原文摘录:
>>>

从北京回来,陈秀红把两包北京糕点和一些特产送到了梁满仓家,梁满仓的母亲硬是把陈秀红留在那吃了午饭。梁满仓的母亲一个劲夸陈秀红:“你们北京娃娃就是长得好看,都水灵灵的,还都有文化,哦家满仓要是能寻个北京知青做婆姨,那该多好呀。”
之后的日子里,梁满仓格外关照陈秀红,还经常给她送好吃的,偶尔也叫她去家里吃饭,还有一次拉了陈秀红的手。对于梁满仓的关心和帮助,陈秀红很感动也很难为情,从梁满仓母亲的话语中,陈秀红已经明白了,人家是要她做婆姨。
说句心里话,要是在庙坪沟大队结婚成家,梁满仓还真是个不二的人选,陈秀红也发自内心喜欢梁满仓,可陈秀红还没有下定在农村结婚的决心,最主要是她的父母说坚决不同意她在农村结婚。因为这,陈秀红非常纠结,拒绝梁满仓的关心吧,她一是怕伤害了梁满仓,二是自己还有些舍不得,不拒绝吧,她担心以后的问题不好解决。
就在陈秀红为这事寝食难安时,大队书记安排陈秀红去庙坪沟小学当了老师,去学校教书了,和梁满仓见面的机会就少了,陈秀红以为时间久了,她和梁满仓的感情也就慢慢变淡了。
陈秀红去学校教书的第三天,梁满仓就找到了学校,说有人在为他介绍对象,他说心里只有陈秀红,再好的对象也不想去相看。陈秀红说她还没有结婚的打算,希望梁满仓去相看对象。梁满仓却说他等着,等陈秀红什么时候有了结婚的打算,他再说这个事情。
平凡的世界电视剧剧照(当年的梁满仓很像这位影视演员)

<<<

练习任务:
A. 在陈秀红与梁满仓的故事中,大队书记给陈秀红安排了什么工作?
B. 用两句话概括陈秀红与梁满仓的故事。
C. 接着陈秀红与梁满仓的故事往下写。

记录信息:
>>>

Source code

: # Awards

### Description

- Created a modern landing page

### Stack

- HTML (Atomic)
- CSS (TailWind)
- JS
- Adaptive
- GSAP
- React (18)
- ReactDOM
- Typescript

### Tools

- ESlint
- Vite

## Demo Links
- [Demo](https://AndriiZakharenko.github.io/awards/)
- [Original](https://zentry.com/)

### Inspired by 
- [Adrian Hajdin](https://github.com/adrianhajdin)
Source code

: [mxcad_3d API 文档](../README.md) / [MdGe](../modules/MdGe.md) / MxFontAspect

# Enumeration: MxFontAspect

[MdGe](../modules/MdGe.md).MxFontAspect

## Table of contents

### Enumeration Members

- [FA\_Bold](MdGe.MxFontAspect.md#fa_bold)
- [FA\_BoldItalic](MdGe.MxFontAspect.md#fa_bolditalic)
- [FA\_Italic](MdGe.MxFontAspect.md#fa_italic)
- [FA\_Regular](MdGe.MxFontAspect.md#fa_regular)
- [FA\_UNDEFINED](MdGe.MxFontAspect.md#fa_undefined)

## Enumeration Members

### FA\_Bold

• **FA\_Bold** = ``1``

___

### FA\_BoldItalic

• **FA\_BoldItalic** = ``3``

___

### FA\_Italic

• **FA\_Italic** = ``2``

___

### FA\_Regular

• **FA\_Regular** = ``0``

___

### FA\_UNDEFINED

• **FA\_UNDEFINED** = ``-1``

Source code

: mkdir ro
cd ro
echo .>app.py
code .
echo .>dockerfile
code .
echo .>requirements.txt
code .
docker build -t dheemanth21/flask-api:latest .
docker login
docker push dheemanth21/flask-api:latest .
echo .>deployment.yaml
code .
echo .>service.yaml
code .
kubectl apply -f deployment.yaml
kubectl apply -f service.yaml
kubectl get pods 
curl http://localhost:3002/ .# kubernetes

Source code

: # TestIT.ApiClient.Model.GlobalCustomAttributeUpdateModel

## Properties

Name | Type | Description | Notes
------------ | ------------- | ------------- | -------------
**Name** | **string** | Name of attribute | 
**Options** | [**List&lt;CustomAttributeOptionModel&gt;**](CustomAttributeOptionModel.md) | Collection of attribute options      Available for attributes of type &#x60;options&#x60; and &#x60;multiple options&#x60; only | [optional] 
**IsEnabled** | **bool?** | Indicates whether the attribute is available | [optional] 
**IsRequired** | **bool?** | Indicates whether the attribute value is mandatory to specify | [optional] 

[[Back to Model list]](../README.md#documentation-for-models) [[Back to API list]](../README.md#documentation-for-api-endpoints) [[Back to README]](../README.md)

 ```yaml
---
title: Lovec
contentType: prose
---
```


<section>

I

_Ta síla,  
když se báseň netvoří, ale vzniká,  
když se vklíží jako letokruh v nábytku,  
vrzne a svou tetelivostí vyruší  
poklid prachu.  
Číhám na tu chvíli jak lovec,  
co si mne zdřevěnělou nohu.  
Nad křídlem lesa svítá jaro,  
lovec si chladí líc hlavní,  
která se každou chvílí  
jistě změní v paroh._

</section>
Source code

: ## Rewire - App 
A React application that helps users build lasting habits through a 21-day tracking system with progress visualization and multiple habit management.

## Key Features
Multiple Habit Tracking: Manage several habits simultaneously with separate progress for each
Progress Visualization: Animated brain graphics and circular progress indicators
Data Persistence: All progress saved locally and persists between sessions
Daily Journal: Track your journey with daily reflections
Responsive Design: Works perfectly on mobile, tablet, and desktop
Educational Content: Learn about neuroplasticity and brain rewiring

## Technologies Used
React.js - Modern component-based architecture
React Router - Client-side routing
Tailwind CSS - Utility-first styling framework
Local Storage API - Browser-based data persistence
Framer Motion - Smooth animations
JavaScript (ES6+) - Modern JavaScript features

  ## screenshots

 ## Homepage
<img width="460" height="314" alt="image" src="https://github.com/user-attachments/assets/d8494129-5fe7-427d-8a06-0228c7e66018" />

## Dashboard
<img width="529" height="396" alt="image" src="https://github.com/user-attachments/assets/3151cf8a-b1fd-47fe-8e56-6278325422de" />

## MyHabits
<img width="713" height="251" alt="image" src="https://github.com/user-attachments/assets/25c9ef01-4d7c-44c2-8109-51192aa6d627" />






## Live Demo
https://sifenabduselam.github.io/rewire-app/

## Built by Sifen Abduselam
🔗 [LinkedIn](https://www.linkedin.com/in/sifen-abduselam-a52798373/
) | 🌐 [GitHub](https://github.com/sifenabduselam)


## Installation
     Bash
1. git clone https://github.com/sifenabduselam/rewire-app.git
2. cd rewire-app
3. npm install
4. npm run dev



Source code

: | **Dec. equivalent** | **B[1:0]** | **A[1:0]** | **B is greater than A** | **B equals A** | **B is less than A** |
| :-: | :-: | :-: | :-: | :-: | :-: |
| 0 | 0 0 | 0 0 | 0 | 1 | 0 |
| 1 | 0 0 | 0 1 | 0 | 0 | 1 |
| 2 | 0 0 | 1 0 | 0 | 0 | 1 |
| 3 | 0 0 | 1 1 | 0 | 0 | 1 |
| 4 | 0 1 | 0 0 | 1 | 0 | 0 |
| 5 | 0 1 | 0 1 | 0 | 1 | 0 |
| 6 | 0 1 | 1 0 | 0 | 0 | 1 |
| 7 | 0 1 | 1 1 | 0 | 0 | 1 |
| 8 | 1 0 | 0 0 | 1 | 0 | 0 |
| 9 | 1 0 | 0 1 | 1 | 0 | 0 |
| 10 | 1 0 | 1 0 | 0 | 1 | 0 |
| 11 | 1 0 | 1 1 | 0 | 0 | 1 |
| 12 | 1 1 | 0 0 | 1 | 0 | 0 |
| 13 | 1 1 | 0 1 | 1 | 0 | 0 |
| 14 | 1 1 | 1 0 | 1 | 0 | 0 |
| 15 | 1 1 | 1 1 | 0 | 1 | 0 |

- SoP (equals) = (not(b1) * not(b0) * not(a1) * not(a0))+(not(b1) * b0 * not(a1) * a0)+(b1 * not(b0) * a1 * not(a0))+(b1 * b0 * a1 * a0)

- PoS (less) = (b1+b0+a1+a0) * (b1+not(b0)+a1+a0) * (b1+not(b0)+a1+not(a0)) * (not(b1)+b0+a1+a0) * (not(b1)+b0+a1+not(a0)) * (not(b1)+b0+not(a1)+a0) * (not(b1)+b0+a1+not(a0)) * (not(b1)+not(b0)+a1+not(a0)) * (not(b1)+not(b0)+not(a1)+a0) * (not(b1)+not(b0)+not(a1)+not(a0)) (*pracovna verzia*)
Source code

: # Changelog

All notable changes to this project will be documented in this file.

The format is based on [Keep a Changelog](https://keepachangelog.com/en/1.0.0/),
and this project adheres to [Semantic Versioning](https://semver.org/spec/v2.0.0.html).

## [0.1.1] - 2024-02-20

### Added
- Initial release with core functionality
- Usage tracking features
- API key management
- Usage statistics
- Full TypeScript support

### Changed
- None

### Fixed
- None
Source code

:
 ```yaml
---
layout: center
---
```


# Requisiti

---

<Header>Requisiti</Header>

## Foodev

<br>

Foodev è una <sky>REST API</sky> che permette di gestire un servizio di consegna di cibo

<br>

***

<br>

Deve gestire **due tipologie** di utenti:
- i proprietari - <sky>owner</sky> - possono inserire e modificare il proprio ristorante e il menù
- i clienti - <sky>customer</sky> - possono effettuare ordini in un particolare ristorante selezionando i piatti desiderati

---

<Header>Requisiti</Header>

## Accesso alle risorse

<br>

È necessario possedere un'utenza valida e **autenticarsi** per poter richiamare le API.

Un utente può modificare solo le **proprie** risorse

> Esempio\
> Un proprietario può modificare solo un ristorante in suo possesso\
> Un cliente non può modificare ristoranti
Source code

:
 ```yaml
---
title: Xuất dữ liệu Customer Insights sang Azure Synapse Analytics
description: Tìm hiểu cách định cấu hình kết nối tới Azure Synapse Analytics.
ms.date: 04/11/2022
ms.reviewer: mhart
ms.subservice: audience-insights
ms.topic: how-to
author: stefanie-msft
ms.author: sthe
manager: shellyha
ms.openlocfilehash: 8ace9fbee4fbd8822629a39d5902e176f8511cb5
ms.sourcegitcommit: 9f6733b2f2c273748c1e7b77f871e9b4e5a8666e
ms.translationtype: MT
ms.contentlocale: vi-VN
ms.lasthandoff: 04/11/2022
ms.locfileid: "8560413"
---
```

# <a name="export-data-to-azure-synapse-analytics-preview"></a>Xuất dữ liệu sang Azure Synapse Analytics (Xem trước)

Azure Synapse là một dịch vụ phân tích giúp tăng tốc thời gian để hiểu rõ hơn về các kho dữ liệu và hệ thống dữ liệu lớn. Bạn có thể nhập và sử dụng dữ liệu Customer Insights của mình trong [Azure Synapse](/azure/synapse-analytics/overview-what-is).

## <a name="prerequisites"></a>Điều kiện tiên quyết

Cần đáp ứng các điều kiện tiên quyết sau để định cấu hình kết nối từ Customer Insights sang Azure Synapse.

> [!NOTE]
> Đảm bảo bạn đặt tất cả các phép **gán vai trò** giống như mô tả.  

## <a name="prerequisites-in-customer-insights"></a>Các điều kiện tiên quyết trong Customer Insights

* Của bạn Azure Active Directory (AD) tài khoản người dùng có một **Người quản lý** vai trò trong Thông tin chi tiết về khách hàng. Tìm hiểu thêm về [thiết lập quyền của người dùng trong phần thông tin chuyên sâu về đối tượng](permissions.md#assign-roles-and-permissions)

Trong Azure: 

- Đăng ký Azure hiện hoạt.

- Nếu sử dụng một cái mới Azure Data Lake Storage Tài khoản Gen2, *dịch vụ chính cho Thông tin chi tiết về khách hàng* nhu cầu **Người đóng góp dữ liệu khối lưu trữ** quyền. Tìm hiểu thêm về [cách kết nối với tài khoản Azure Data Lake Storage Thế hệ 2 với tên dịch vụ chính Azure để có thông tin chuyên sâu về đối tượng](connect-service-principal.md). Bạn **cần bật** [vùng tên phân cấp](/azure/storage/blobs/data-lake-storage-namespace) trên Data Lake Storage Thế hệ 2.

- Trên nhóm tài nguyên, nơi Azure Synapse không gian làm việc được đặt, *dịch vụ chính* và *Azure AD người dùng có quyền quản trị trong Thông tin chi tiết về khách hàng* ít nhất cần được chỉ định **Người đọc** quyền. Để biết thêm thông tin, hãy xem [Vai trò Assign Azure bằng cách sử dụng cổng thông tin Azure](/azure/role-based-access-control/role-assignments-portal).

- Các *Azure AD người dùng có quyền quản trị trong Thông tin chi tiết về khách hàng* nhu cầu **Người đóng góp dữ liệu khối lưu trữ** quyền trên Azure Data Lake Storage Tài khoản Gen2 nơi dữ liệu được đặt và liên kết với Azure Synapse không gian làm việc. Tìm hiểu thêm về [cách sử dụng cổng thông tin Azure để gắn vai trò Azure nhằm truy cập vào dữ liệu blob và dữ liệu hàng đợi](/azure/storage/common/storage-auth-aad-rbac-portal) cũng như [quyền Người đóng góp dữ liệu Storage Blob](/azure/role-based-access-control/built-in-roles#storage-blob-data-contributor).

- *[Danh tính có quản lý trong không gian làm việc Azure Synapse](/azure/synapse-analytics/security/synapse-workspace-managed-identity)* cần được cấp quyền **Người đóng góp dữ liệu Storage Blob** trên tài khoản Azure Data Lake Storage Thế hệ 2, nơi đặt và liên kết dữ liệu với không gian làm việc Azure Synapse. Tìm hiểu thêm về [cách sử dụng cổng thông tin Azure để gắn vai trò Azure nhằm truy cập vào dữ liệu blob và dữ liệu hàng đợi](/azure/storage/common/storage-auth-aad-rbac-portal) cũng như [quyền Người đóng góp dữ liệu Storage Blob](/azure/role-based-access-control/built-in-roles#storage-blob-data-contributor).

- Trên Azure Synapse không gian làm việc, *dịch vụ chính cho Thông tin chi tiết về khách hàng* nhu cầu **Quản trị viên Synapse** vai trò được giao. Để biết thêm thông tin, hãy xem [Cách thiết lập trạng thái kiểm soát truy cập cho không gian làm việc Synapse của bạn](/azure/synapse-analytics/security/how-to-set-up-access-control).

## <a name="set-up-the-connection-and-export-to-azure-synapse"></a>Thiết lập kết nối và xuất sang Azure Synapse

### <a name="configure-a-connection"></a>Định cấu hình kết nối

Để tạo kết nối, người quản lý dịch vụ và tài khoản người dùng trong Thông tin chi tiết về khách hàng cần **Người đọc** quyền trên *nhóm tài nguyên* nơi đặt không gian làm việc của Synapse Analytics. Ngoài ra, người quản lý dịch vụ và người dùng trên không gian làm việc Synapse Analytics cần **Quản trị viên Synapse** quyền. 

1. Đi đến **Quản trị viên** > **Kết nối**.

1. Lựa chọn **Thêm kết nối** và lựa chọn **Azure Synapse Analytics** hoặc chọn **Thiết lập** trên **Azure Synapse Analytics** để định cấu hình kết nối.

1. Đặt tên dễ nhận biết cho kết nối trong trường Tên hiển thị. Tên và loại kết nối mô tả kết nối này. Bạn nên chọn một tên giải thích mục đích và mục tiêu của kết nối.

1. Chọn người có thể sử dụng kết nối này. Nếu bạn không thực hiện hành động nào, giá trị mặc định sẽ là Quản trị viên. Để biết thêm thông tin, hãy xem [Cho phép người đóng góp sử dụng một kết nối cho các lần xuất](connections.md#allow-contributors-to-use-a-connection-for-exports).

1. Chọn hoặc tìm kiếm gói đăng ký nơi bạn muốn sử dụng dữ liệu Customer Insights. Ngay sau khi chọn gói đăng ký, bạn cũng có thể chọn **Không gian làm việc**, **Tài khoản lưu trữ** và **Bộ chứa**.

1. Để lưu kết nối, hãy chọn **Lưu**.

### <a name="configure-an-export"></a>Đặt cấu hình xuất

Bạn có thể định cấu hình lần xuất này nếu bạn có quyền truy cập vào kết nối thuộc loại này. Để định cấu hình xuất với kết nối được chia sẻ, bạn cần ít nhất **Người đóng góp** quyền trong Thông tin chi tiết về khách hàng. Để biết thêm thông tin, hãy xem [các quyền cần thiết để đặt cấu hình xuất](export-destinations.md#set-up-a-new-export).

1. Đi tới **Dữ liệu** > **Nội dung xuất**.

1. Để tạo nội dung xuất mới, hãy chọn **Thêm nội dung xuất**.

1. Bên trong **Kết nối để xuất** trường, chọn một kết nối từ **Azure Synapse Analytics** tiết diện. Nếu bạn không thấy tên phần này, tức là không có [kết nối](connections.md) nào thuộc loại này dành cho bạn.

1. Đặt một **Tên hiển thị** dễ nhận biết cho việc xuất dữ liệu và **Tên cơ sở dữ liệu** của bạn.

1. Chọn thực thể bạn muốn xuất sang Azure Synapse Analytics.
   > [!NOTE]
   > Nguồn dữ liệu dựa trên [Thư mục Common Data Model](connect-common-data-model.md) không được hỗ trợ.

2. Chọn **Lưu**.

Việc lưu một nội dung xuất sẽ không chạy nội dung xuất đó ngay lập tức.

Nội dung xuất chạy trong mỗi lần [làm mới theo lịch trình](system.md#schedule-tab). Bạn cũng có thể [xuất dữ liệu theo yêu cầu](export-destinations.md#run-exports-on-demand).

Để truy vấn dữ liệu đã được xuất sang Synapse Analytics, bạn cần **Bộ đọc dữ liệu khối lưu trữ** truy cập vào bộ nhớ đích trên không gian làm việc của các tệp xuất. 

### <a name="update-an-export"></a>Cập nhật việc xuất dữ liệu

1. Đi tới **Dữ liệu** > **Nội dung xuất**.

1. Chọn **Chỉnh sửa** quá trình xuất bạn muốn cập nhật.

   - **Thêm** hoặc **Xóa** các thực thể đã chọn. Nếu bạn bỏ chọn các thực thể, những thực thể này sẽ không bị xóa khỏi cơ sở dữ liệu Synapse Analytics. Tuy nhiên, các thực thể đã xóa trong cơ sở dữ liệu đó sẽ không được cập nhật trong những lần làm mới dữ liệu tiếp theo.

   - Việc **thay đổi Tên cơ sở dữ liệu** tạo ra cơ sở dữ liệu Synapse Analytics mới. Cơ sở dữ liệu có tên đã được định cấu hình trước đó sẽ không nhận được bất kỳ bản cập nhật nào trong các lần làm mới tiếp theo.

<<<

练习结果:
A. 去庙坪沟小学当老师。

B. 陈秀红从北京回来后,梁满仓对她格外关照,她从梁满仓母亲的话里明白对方想娶她做婆姨，自己虽也喜欢梁满仓，却因父母坚决反对她在农村结婚而十分纠结。她被安排去庙坪沟小学教书后，梁满仓第三天就找到学校，说心里只有她，并表示会等到她有了结婚的打算再谈这件事。

C.
1975年春天,陈秀红患上了肝炎,转氨酶高得吓人,梁满仓到公社供销社托人买来了红糖和蜂蜜,还上山挖草药,天天熬草药给陈秀红治病。可陈秀红的病情非但不见好转,还有加重的趋势。那年秋天,陈秀红办理了病退手续,返回了北京。
离开庙坪沟大队时,是梁满仓把她送到公社汽车站,又送到县城的,在县城汽车站上车时,梁满仓一直拉着陈秀红的手不松开,看车上的乘客着急了,陈秀红才挣脱了梁满仓的手,坐上了县城通往北京方向的长途汽车。那一刻,两个人都哭了,陈秀红心里感觉到了从没有过的难受滋味。
回到北京,在医院治疗了二十多天,陈秀红的病情好转了。自那以后,她就和梁满仓断了联系。到了1979年秋天,在庙坪沟插队的最后一名知青返回了北京,那时的梁满仓还没成家,还打着光棍。
陈秀红是恢复高考的第一年考上的大学,大学毕业后她被分配到一家出版社工作,一年后陈秀红和她的一名同事结为了夫妻,步入了婚姻的殿堂,有了一个幸福的家庭。
到了2007年,陈秀红才从领导岗位上退下来。退休后,陈秀红被返聘到原单位继续发挥余热,这一干又是五六年,到了2013年,陈秀红才和她丈夫一起离开了原单位,才算是真正退休了。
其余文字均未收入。